--- What the task requires ---
The records must be retyped exactly, with no pictures included.

--- Supplied records ---
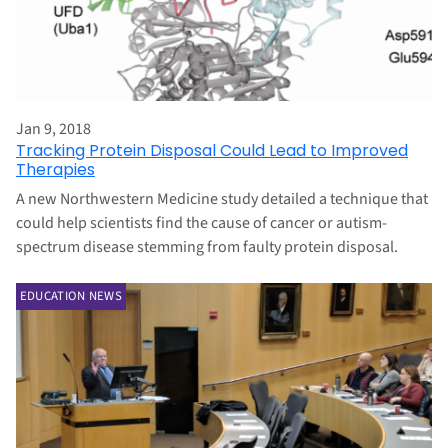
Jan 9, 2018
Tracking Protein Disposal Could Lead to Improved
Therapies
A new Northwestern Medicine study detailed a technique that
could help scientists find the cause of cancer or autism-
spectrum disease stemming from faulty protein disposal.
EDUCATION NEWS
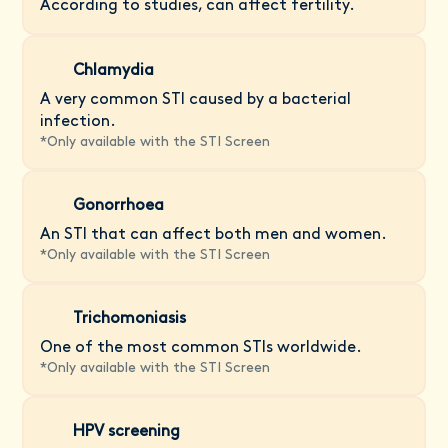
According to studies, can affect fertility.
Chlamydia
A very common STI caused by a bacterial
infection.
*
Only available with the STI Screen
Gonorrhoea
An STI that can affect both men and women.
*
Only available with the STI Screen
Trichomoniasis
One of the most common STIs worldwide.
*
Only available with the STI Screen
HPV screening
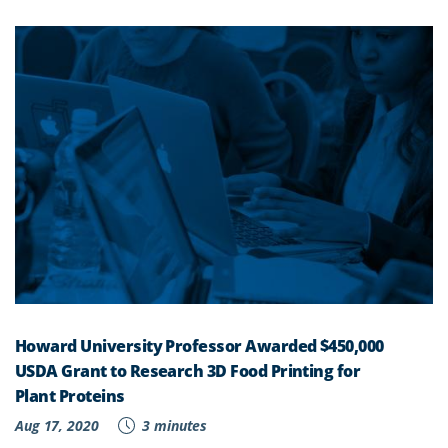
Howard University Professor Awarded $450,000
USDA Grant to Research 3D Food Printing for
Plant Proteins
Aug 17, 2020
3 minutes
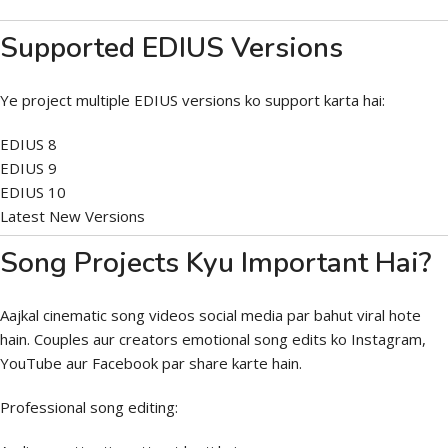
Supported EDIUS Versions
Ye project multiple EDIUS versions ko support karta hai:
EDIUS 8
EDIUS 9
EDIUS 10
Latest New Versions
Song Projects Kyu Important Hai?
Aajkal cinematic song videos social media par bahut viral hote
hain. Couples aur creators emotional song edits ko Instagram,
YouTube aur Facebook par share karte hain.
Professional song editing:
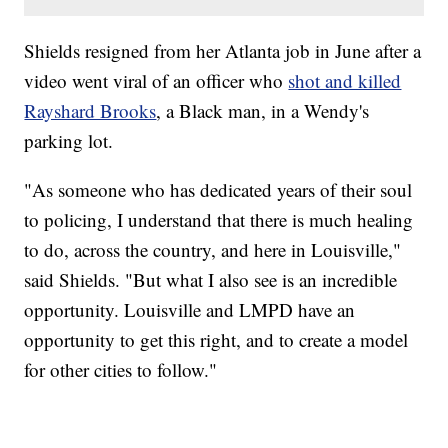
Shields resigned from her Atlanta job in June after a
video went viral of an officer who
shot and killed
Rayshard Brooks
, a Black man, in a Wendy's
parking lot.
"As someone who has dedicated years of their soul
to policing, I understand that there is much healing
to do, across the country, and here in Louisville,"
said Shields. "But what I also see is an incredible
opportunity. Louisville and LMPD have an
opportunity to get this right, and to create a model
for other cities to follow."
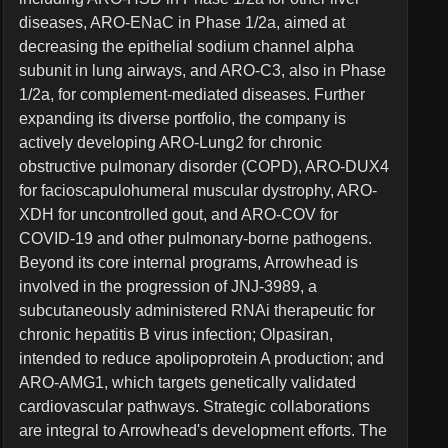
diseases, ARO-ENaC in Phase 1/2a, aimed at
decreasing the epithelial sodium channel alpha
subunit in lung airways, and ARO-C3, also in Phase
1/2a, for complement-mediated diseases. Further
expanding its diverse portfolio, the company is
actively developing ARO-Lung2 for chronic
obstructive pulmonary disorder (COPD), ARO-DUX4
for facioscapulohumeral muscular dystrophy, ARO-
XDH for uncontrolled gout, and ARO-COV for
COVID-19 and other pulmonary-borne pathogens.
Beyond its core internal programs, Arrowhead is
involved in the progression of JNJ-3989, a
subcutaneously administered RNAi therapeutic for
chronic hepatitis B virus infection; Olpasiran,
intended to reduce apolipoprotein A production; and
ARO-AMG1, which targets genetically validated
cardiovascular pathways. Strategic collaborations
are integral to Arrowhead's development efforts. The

--- Expected answer ---
Jan 9, 2018
Tracking Protein Disposal Could Lead to Improved
Therapies
A new Northwestern Medicine study detailed a technique that
could help scientists find the cause of cancer or autism-
spectrum disease stemming from faulty protein disposal.
EDUCATION NEWS
According to studies, can affect fertility.
Chlamydia
A very common STI caused by a bacterial
infection.
*
Only available with the STI Screen
Gonorrhoea
An STI that can affect both men and women.
*
Only available with the STI Screen
Trichomoniasis
One of the most common STIs worldwide.
*
Only available with the STI Screen
HPV screening
Howard University Professor Awarded $450,000
USDA Grant to Research 3D Food Printing for
Plant Proteins
Aug 17, 2020
3 minutes
Supported EDIUS Versions
Ye project multiple EDIUS versions ko support karta hai:
EDIUS 8
EDIUS 9
EDIUS 10
Latest New Versions
Song Projects Kyu Important Hai?
Aajkal cinematic song videos social media par bahut viral hote
hain. Couples aur creators emotional song edits ko Instagram,
YouTube aur Facebook par share karte hain.
Professional song editing:
Shields resigned from her Atlanta job in June after a
video went viral of an officer who
shot and killed
Rayshard Brooks
, a Black man, in a Wendy's
parking lot.
"As someone who has dedicated years of their soul
to policing, I understand that there is much healing
to do, across the country, and here in Louisville,"
said Shields. "But what I also see is an incredible
opportunity. Louisville and LMPD have an
opportunity to get this right, and to create a model
for other cities to follow."
diseases, ARO-ENaC in Phase 1/2a, aimed at
decreasing the epithelial sodium channel alpha
subunit in lung airways, and ARO-C3, also in Phase
1/2a, for complement-mediated diseases. Further
expanding its diverse portfolio, the company is
actively developing ARO-Lung2 for chronic
obstructive pulmonary disorder (COPD), ARO-DUX4
for facioscapulohumeral muscular dystrophy, ARO-
XDH for uncontrolled gout, and ARO-COV for
COVID-19 and other pulmonary-borne pathogens.
Beyond its core internal programs, Arrowhead is
involved in the progression of JNJ-3989, a
subcutaneously administered RNAi therapeutic for
chronic hepatitis B virus infection; Olpasiran,
intended to reduce apolipoprotein A production; and
ARO-AMG1, which targets genetically validated
cardiovascular pathways. Strategic collaborations
are integral to Arrowhead's development efforts. The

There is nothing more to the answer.